You've signed quite a few athletes to a national letter of intent. Talk about some of those athletes.
"A couple of them that we have already announced are Brandon McBride from Canada, the number 1 high school athlete in Canada, and Strymar Livingston, the national high school record holder in two different events indoors, the 500 and the 600. He is very, very good in the 400 and 800 as well. Brandon would by far be ranked number 1 in the 800 meters in the US coming out of high school. And he did that as a junior. He's also ran very well in the 400 meters. He would be a top 10 ranked kid in the US 400-wise as well. Brandon and Strymar are two alpha type athletes that you expect to come in and be able to help all of your relays score at nationals as well as score individually."

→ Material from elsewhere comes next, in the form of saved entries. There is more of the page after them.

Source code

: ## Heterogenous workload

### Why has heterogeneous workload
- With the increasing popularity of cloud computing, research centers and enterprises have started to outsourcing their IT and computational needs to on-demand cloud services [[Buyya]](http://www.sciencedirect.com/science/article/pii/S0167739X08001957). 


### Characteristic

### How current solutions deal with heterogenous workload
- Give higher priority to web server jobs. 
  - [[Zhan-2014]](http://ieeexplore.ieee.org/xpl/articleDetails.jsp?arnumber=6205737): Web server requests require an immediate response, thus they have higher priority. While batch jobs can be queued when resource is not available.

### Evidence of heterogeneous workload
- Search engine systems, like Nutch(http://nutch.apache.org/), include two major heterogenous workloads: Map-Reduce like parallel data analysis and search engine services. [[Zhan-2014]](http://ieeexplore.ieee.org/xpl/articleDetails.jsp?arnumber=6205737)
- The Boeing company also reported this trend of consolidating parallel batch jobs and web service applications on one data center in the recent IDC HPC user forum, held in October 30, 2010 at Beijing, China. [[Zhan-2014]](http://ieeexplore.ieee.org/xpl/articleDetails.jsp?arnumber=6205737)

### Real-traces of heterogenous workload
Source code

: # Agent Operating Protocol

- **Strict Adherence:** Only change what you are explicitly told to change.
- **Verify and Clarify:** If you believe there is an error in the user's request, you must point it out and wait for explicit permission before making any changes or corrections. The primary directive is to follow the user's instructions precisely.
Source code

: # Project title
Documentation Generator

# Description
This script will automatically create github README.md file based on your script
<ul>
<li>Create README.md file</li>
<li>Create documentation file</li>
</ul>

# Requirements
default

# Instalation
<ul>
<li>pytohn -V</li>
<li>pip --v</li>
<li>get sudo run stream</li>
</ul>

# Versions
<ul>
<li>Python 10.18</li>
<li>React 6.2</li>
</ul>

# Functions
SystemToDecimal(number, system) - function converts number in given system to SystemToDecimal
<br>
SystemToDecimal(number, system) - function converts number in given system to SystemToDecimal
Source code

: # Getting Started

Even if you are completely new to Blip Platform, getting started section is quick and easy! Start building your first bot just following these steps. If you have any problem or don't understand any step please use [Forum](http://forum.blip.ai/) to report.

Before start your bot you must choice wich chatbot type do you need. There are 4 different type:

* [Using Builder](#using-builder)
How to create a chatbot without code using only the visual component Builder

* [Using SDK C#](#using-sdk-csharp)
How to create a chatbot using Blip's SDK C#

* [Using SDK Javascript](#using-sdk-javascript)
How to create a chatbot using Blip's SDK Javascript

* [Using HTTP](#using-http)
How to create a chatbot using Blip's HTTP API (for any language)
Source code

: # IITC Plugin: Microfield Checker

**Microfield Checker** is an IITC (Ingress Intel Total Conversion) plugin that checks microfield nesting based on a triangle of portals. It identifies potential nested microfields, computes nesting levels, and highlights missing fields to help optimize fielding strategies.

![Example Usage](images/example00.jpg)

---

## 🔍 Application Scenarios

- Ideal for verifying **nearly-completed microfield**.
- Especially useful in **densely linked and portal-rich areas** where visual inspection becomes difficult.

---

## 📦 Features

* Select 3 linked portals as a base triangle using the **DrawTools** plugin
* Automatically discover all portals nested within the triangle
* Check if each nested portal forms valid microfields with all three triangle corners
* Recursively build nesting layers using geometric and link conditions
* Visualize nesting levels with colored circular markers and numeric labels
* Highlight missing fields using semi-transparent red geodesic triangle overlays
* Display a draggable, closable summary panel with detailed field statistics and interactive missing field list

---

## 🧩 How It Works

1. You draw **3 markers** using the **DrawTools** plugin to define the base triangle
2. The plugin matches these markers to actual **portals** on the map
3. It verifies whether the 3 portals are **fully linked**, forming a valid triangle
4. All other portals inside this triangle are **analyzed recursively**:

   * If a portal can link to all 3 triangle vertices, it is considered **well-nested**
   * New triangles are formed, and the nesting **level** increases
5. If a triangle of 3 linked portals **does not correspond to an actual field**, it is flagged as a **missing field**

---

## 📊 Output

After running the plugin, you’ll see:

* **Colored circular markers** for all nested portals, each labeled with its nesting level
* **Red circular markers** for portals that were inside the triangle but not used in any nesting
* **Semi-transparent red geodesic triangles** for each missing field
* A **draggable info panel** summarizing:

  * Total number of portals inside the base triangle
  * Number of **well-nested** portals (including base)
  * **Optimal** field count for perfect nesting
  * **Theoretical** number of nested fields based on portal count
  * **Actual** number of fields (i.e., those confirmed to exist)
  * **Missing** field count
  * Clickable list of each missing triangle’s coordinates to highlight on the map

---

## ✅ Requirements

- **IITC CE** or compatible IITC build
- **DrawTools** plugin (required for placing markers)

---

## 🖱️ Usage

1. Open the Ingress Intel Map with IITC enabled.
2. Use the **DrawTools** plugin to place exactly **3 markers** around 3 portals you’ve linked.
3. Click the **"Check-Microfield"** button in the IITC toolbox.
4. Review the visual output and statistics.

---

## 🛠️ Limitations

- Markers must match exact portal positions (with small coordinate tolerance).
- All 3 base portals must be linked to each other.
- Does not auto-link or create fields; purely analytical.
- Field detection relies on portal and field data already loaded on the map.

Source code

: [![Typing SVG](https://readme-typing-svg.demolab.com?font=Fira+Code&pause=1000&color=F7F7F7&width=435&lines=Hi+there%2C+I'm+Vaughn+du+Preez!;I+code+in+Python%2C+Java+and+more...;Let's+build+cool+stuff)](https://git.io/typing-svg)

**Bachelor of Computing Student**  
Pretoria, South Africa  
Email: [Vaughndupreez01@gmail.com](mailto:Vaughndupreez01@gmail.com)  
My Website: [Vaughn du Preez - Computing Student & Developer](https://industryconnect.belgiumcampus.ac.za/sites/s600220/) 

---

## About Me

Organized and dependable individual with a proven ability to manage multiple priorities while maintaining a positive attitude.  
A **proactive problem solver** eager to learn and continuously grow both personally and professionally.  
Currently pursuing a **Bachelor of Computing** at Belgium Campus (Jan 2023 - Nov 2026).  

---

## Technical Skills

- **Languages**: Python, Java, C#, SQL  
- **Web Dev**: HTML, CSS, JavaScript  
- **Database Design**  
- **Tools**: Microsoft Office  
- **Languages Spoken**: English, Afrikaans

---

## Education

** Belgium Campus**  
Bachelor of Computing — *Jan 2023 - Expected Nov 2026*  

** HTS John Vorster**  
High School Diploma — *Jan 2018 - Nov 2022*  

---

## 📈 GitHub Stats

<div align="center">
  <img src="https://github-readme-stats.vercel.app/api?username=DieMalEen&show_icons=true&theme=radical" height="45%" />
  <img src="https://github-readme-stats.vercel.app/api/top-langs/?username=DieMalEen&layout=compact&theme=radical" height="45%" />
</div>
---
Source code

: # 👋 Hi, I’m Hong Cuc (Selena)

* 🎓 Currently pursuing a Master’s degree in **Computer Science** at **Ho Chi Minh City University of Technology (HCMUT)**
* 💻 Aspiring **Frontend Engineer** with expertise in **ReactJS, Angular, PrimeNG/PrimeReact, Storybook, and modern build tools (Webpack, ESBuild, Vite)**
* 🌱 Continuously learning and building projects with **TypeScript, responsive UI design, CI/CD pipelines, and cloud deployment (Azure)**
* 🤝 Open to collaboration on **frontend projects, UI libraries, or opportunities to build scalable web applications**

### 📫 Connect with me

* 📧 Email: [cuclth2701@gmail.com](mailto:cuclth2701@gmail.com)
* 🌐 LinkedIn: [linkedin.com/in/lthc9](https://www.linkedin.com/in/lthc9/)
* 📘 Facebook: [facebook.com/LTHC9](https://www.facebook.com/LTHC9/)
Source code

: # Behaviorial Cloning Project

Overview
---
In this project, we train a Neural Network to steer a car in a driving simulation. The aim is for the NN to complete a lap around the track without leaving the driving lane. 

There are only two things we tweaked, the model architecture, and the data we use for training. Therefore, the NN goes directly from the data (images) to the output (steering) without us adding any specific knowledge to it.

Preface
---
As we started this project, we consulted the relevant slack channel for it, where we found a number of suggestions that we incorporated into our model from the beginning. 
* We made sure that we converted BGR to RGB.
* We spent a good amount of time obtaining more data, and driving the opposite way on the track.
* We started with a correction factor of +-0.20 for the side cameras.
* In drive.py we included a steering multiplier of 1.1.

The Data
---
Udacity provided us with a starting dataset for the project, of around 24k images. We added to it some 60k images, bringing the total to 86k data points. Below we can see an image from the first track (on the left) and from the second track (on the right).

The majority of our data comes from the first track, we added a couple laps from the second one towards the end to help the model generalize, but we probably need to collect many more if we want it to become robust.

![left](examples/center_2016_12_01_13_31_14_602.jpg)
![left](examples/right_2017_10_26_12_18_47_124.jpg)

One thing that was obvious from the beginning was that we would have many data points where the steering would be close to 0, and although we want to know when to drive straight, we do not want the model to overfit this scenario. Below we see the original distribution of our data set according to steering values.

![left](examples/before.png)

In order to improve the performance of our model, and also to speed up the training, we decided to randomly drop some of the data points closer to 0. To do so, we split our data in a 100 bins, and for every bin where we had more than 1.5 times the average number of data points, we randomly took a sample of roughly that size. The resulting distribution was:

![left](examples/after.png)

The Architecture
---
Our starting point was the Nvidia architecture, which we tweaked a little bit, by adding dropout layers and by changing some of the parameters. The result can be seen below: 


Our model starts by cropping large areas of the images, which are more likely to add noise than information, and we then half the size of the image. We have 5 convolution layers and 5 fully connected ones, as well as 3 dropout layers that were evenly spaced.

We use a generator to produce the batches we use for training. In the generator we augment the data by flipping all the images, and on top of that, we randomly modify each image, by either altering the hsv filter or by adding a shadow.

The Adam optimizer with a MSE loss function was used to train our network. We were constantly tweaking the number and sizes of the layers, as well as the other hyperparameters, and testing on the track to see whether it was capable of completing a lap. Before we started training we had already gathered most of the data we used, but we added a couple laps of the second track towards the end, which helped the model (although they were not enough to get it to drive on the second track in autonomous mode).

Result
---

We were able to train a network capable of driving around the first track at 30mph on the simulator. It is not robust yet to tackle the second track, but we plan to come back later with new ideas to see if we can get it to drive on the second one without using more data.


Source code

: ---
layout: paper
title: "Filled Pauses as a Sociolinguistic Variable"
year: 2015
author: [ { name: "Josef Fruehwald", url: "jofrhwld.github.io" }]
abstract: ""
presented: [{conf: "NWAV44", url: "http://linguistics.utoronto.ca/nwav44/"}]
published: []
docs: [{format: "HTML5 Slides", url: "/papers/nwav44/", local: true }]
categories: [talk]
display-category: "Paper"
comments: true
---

Those two are impressive, especially when you consider they were number 1 in their nations.
"It is but remember there are a lot of countries in the world. And all of them have number 1s. It's not about where they are ranked in our country but where they are ranked world-wide. Unlike football, where if you are the best in the US then you are probably the best in the world, track is a world-wide sport. It's easier for countries without the financial backing that the US has to compete in track. So, even if you sign the number 1 ranked kid in your country, he may be number 30th in the world. And in track only the top 8 places score points in an event."

Who are some others that you signed?
"In-state wise, we signed the hurdler from Meridian, Scottie Hearn. I am very excited about him. We also signed a long jumper from Clinton, A.J. Ward. He jumped 24' 9" at our home meet, which puts him among the top 10 in the US in high school.

"We also signed several international athletes, one Australian and two Irish distance runners who should help our cross country team as well as help us score in the distance areas in the SEC and on the NCAA national level.

"Another one that we signed is Matt Marcoccia, a junior college thrower who is from Canada. He will replace (current senior) Ed Wesela.

"Women-wise, we signed a girl out of New Jersey, Stacy McNeil, that we are excited about. She is one of the top 10 hurdlers in the country. We have also signed several pole vault girls we are excited about. We also signed two international distance runners from Germany who will help us in cross country and distance in the SEC and NCAA."